Your task is to give the number of lines below that contain "Documentation". Give no other text.

- **DATASET**:
○ ○ ○
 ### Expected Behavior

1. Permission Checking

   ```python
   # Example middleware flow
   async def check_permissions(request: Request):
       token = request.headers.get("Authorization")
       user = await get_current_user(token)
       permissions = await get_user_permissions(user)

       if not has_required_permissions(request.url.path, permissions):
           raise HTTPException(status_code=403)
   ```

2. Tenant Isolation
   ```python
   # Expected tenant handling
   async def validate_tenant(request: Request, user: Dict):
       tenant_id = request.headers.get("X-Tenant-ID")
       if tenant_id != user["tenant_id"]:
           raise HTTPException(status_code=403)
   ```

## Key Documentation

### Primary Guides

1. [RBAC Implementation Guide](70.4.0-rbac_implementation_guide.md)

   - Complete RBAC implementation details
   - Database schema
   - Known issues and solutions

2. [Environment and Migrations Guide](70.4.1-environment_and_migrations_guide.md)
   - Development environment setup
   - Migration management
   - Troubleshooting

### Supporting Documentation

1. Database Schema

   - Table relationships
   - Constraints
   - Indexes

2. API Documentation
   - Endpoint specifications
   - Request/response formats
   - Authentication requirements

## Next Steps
○ ○ ○
- **RESULT**: 3